Starting at the top line and ending at the bottom one, repeat the entries exactly and drop every picture.

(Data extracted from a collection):
====
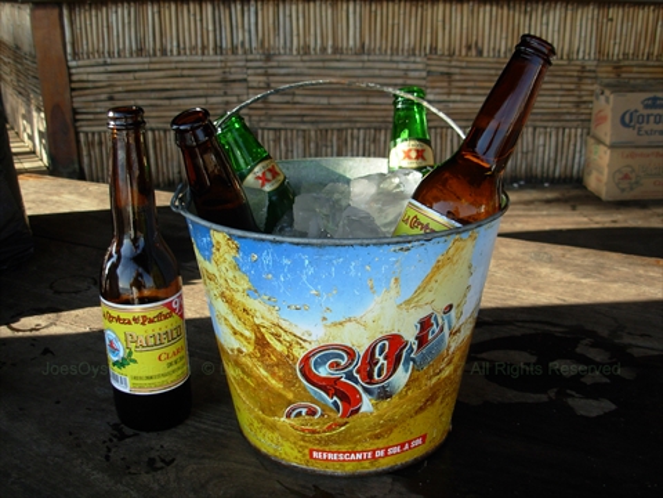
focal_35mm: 38
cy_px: 249
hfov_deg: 49.0
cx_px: 332
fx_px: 728
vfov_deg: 37.7
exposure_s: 1/186
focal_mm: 6.3
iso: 50
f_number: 2.9
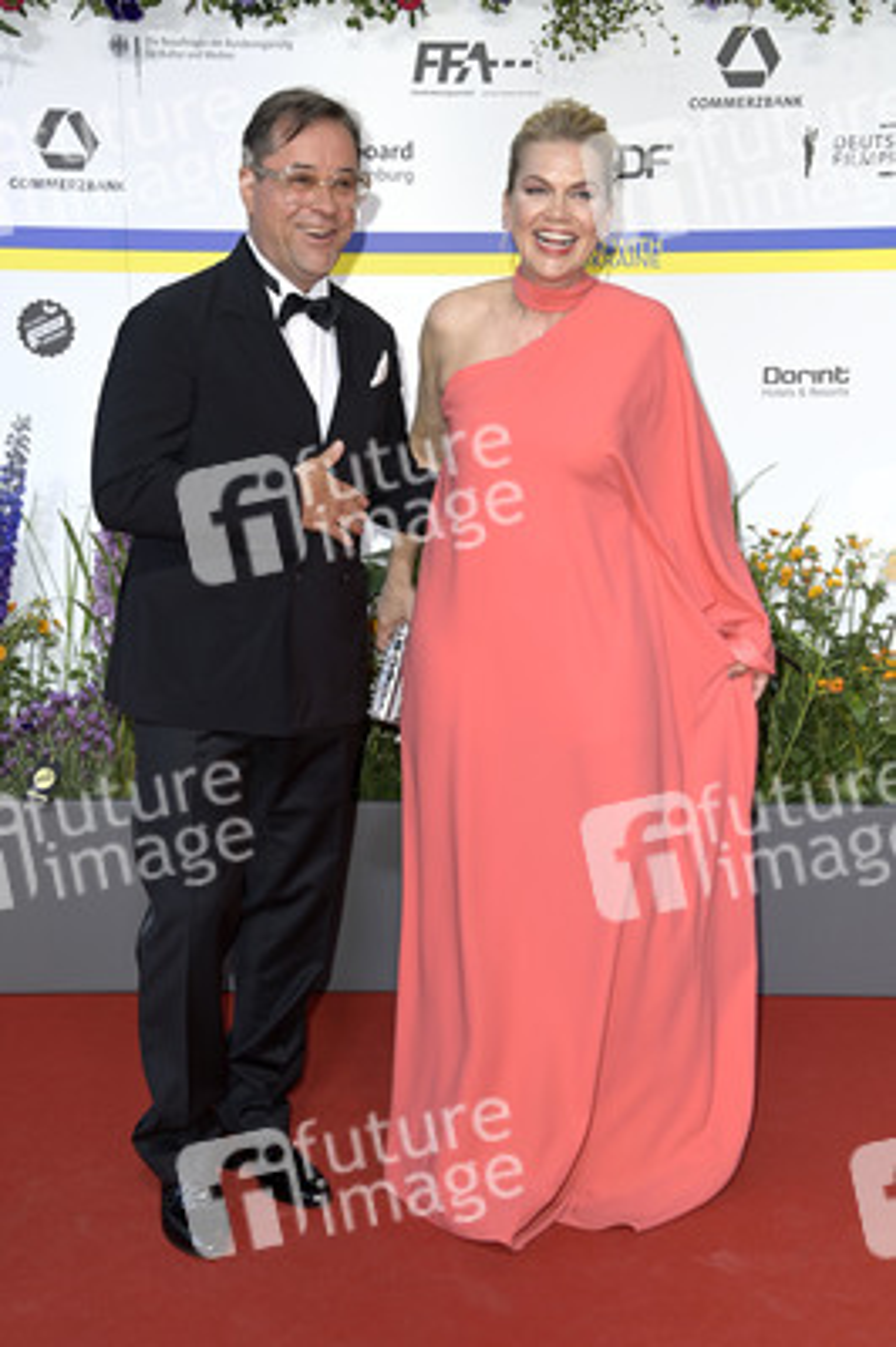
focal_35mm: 58
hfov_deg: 23.3
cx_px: 448
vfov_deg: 34.5
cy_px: 674
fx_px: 2169
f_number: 6.3
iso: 640
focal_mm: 58
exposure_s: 1/200
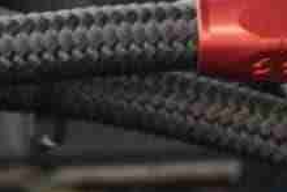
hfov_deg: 6.0
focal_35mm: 331
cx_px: 617
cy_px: -69
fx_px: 2640
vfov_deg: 4.1
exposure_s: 1/60
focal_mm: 30
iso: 200
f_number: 4
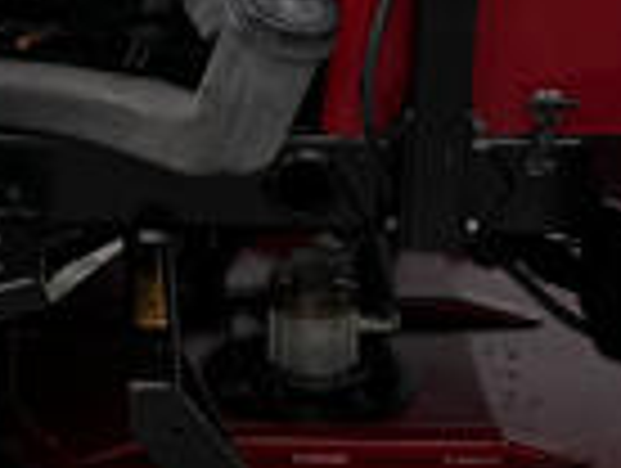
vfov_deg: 10.6
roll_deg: +1.9
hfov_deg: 13.7
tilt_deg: -22.5
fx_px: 2498
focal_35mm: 139
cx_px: -140
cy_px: 14
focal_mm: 6.76
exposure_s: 1/120
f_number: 1.78
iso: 80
====
(EXERCISE ANSWER):
focal_35mm: 38
cy_px: 249
hfov_deg: 49.0
cx_px: 332
fx_px: 728
vfov_deg: 37.7
exposure_s: 1/186
focal_mm: 6.3
iso: 50
f_number: 2.9
focal_35mm: 58
hfov_deg: 23.3
cx_px: 448
vfov_deg: 34.5
cy_px: 674
fx_px: 2169
f_number: 6.3
iso: 640
focal_mm: 58
exposure_s: 1/200
hfov_deg: 6.0
focal_35mm: 331
cx_px: 617
cy_px: -69
fx_px: 2640
vfov_deg: 4.1
exposure_s: 1/60
focal_mm: 30
iso: 200
f_number: 4
vfov_deg: 10.6
roll_deg: +1.9
hfov_deg: 13.7
tilt_deg: -22.5
fx_px: 2498
focal_35mm: 139
cx_px: -140
cy_px: 14
focal_mm: 6.76
exposure_s: 1/120
f_number: 1.78
iso: 80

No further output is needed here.